Bangui : Des épouses des militaires dépistées volontairement

Bangui, 9 mars 13 (RJDH) – Une soixantaine d’épouses des militaires, gendarmes et gardiens de prison se sont fait dépister volontairement, le vendredi 8 mars, à l’issue d’un atelier sur la thématique du VIH/Sida. Une autre manière de célébrer la Journée internationale de la femme. C’est une initiative de l’association ‘’Tant moi la main’’ en partenariat avec le Comité national de lutte contre le sida.

Selon les organisateurs, la journée internationale de la femme ne doit pas être seulement une occasion pour faire la fête, danser  boire et manger.
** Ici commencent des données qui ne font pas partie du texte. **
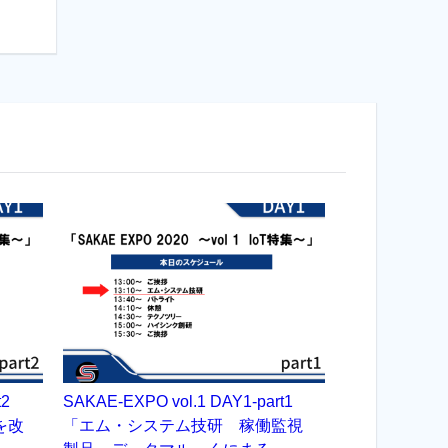
rt2
SAKAE-EXPO vol.1 DAY1-part1
を改
「エム・システム技研 稼働監視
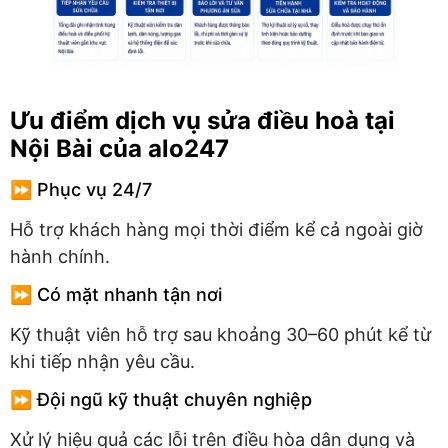
Ưu điểm dịch vụ sửa điều hoà tại
Nội Bài của alo247
⏩ Phục vụ 24/7
Hỗ trợ khách hàng mọi thời điểm kể cả ngoài giờ
hành chính.
⏩ Có mặt nhanh tận nơi
Kỹ thuật viên hỗ trợ sau khoảng 30–60 phút kể từ
khi tiếp nhận yêu cầu.
⏩ Đội ngũ kỹ thuật chuyên nghiệp
Xử lý hiệu quả các lỗi trên điều hòa dân dụng và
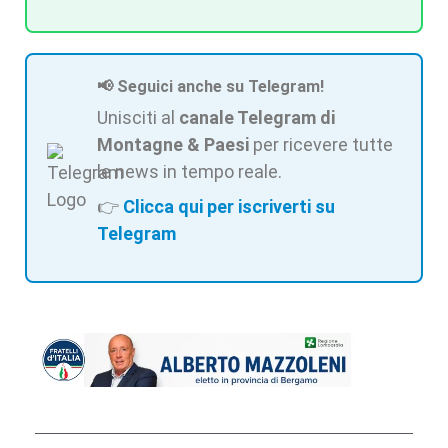
📢 Seguici anche su Telegram!
Unisciti al
canale Telegram di
Montagne & Paesi
per ricevere tutte
le news in tempo reale.
👉
Clicca qui per iscriverti su
Telegram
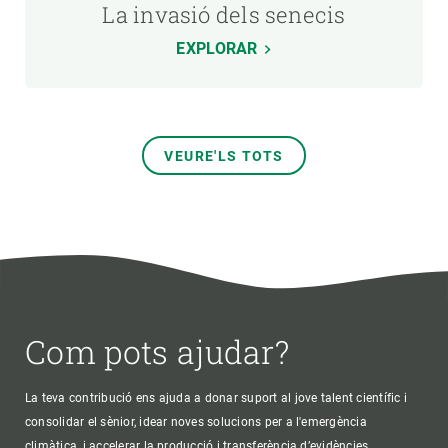
La invasió dels senecis
EXPLORAR
VEURE'LS TOTS
Com pots ajudar?
La teva contribució ens ajuda a donar suport al jove talent científic i
consolidar el sènior, idear noves solucions per a l'emergència
climàtica, i accelerar la producció i transferència d’evidències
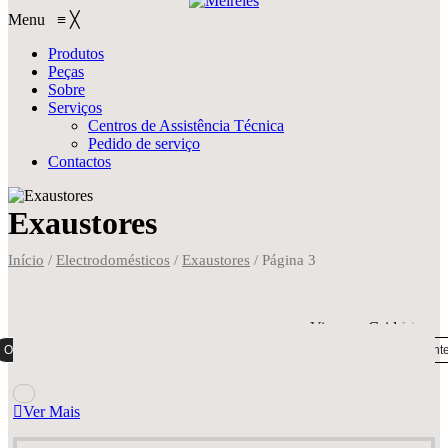
Menu
≡
╳
Produtos
Peças
Sobre
Serviços
Centros de Assistência Técnica
Pedido de serviço
Contactos
Exaustores
Início
/
Electrodomésticos
/
Exaustores
/
Página 3
View on
Grid
List
Ordenação padrão
Ordenar por popularidade
Ordenar por mais recent
Ver Mais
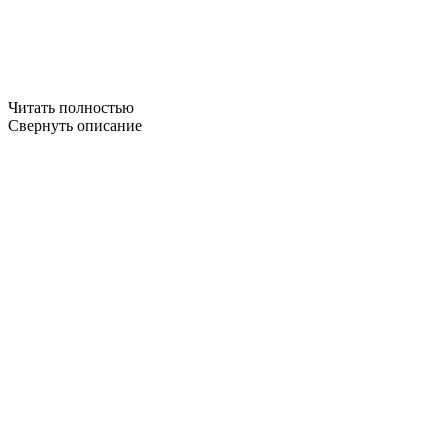
Читать полностью
Свернуть описание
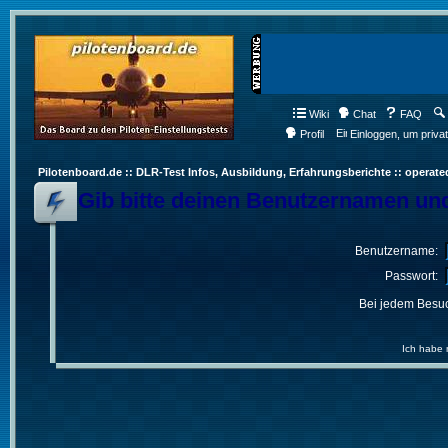
Wiki
Chat
FAQ
Profil
Einloggen, um priva
Pilotenboard.de :: DLR-Test Infos, Ausbildung, Erfahrungsberichte :: operate
Gib bitte deinen Benutzernamen und
Benutzername:
Passwort:
Bei jedem Besuc
Ich habe 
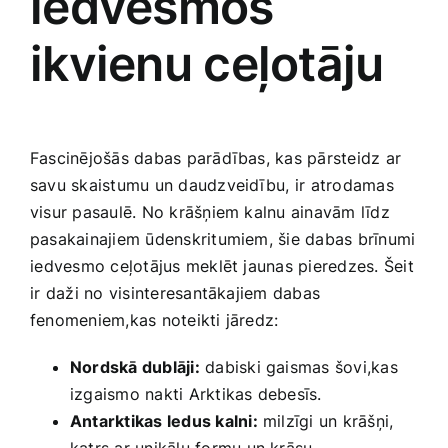
iedvesmos⁣
ikvienu ceļotāju
Fascinējošās‌ dabas‍ parādības, kas pārsteidz ar​
savu skaistumu un daudzveidību, ⁣ir atrodamas
visur pasaulē. No krāšņiem kalnu ainavām līdz‌
pasakainajiem ūdenskritumiem, šie dabas brīnumi
⁣iedvesmo ceļotājus meklēt jaunas pieredzes. Šeit
⁣ir daži no‌ visinteresantākajiem dabas‍
fenomeniem,kas noteikti jāredz:
Nordskā ‌dublāji:
dabiski gaismas‍ šovi,kas
‌izgaismo nakti Arktikas debesīs.
Antarktikas ledus kalni:
milzīgi un krāšņi,
katrs ar unikālu​ formu un krāsu.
C’est une journée où celles-ci doivent s’assoir, réfléchir pour voir ce qu’elles peuvent faire face au nombreux défis actuels, dont le VIH/Sida.

« C’est pourquoi nous avons décidé cette année de réunir toutes les épouses des agents de forces, vivant dans les casernes afin qu’on puisse partager des informations sur le sida, une maladie qui fait plusieurs victimes dans notre milieu », a souligné la présidente  de ‘’Tant moi la main’’, Chantal Kongba.

D’après le constat fait par Chantal Kongba dans plusieurs familles où le mari est militaire, gendarme ou gardien de prison, la question de dépistage volontaire fait souvent objet de dispute. « La femme qui se voit en position de faiblesse en face de son mari préfère se taire, même si elle a la volonté de se faire dépister. Le seul moyen de certains couples pour  connaître leur sérologie c’est pendant les examens prénataux », a-t-elle fait savoir.

« Je viens d’être rassurée par ce test de dépistage. Je n’ai plus de doute, car depuis que mon mari est revenu du détachement, je ne connais pas mon statut sérologique. Ce dernier a passé presque un an à Birao. J’ai peur d’être contaminée, car je ne sais pas ce qu’il avait sur le terrain », s’est confiée Blanche Ridjipou, épouse d’un militaire.

En marge du dépistage volontaire, les épouses des  agents de forces vivant dans les casernes ont été édifiées sur les droits des personnes vivant avec le VIH. Elles ont également été informées sur les effets de ce fléau dans un couple.  Le port correct de préservatifs masculins et féminin fait partie des connaissances acquises.

L’association ‘’Tant moi la main’’, une structure mise en place en 2001  par les épouses des militaires vivant dans les casernes, entend multiplier les actions de lutte contre le sida dans les casernes militaires. Des activités à mener pour lutter contre le sida dans les casernes ont été envisagées.